In keeping with a tradition established by the Texas Rangers Baseball Club, wherein all former Rangers enhance their careers upon their departure from Arlington, I present for you another case study much in the same vein: Former Midland Reporter-Telegram employees frequently go on to bigger and better things. The examples are too numerous to mention, so I only point to one today: Joe Wyatt, former sportswriter/poet extraordinaire who loves all things Pittsburgh, even and maybe especially the Pirates, and is the only person I ever met who prefers his cerveza room temperature. If the room is un-air conditioned in the middle of August.
Joe moved from Midland to the colder pastures of Amarillo in 1993 where he was a feature writer for the Globe News for five years. He followed that up with 10 years in Canyon in the WTAMU Public Relations department and presently, he occupies the same type communications coordinator position at Amarillo College. Joe was one of the finest gentlemen and most creative writers to ever come through the MRT despite what you are about to read.
In my email box this morning was a news flash from Joe himself who wrote to tell me he was named a finalist in this year's Bulwer-Lytton Fiction Writing contest. Got his name in a couple of papers and everything. In the link above you can read his winning entry.
If you're unfamiliar with Bulwer-Lytton, it is a contest that celebrates the worst of writing. A person must have a deep understanding of what good writing is before they can have a chance to win a bad writing contest. Joe is that way. It's safe to say he had one of the most unique styles of sports writing we've seen here in Midland and we were fortunate to have him if only for a short time.
Contestants in the annual B-L contest send in their nominations for the worst first paragraphs; there are additional subcategories, including most vile pun, which Joe also received dishonorable mention for in 2007. It is a truly hideous entry:
I asked Joe what sort of prize he would receive for his efforts at being a finalist this year.

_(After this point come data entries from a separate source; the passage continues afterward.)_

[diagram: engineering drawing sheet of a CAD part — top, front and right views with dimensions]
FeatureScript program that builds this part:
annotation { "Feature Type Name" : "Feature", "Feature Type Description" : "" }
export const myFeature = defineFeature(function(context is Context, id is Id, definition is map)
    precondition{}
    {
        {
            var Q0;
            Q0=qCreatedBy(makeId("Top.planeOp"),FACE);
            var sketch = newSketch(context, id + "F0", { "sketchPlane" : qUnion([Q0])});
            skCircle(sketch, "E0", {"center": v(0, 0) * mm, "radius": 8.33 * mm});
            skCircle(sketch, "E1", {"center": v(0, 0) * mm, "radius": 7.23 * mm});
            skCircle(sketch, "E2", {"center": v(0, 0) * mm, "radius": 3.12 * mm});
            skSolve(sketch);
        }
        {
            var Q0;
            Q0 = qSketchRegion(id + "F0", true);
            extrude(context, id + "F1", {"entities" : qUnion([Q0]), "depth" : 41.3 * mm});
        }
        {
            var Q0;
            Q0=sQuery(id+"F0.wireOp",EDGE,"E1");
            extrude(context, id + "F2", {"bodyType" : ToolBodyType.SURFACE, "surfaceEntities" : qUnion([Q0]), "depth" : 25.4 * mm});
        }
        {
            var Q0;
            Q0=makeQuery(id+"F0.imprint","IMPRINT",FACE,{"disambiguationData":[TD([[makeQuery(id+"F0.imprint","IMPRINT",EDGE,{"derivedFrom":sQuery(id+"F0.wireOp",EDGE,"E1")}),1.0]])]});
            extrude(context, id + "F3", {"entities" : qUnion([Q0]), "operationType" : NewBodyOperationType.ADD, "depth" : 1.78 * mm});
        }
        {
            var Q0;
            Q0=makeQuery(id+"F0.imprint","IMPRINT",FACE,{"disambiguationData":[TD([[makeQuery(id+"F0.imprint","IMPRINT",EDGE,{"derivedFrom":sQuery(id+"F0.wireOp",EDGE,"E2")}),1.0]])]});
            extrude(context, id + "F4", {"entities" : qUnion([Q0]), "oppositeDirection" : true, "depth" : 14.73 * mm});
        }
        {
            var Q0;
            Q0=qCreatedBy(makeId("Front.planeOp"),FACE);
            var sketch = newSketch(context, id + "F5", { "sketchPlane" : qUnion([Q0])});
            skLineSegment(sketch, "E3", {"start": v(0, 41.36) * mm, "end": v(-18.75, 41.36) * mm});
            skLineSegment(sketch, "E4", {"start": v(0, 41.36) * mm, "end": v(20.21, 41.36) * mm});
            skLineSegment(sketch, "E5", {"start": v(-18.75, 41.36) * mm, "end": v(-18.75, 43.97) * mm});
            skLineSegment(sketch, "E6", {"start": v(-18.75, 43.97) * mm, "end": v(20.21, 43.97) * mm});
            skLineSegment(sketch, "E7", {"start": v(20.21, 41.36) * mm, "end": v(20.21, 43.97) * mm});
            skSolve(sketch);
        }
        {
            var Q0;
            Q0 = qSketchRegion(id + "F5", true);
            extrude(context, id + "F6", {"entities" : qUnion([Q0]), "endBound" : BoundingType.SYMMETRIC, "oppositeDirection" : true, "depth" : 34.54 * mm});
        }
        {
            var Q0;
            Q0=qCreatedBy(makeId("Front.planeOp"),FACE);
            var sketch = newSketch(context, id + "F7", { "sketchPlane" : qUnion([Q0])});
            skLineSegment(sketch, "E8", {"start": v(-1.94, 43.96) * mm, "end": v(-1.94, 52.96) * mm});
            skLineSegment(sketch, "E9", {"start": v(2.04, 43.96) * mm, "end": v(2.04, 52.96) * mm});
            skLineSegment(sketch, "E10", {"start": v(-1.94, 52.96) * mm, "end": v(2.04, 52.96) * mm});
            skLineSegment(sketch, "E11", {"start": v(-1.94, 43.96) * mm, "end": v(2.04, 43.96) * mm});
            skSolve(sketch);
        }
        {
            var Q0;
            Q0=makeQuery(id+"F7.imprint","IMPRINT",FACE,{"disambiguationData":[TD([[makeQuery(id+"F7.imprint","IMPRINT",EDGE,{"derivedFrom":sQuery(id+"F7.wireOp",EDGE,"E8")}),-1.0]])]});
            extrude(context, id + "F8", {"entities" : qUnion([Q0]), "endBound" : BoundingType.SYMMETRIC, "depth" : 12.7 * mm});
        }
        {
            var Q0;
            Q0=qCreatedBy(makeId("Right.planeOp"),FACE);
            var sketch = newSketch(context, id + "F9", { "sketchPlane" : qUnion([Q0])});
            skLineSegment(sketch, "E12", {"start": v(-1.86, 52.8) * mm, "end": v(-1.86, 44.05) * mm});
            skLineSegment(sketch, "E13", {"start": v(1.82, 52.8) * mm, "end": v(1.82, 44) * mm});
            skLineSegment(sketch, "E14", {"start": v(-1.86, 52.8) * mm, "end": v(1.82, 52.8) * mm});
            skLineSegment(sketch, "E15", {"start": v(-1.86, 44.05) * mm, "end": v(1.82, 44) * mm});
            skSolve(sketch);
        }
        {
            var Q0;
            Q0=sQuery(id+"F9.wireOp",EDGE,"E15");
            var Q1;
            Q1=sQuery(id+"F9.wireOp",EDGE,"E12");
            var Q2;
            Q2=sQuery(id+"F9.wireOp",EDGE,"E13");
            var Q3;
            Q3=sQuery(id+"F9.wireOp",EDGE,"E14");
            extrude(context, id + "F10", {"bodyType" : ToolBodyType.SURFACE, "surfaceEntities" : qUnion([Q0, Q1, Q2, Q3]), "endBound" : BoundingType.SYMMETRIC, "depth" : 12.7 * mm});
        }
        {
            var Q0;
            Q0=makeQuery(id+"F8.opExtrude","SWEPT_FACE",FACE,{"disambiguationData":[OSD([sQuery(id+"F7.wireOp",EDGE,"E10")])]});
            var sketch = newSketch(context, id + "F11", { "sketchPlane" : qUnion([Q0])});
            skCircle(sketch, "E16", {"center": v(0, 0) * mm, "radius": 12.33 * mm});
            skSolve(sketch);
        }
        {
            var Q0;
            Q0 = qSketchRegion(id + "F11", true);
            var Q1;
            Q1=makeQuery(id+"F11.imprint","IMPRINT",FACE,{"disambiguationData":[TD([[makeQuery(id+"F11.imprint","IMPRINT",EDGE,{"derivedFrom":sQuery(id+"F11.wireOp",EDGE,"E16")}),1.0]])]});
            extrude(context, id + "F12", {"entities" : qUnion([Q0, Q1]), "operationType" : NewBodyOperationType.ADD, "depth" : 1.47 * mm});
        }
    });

"Only the grand prize winner receives an actual prize of $250," he said. "The rest of us must live off the glory, which is only slightly better than toiling in obscurity."
Congratulations, Joe, for your truly horrible efforts. Applauded are you to be.
Congratulations to a wonderfully-awful and awfully-wonderful writer ... and someone "who loves all things Pittsburgh" ...
Posted by: jeff | Tuesday, June 30, 2009 at 01:32 PM
You and he woulda been friends, Jeff.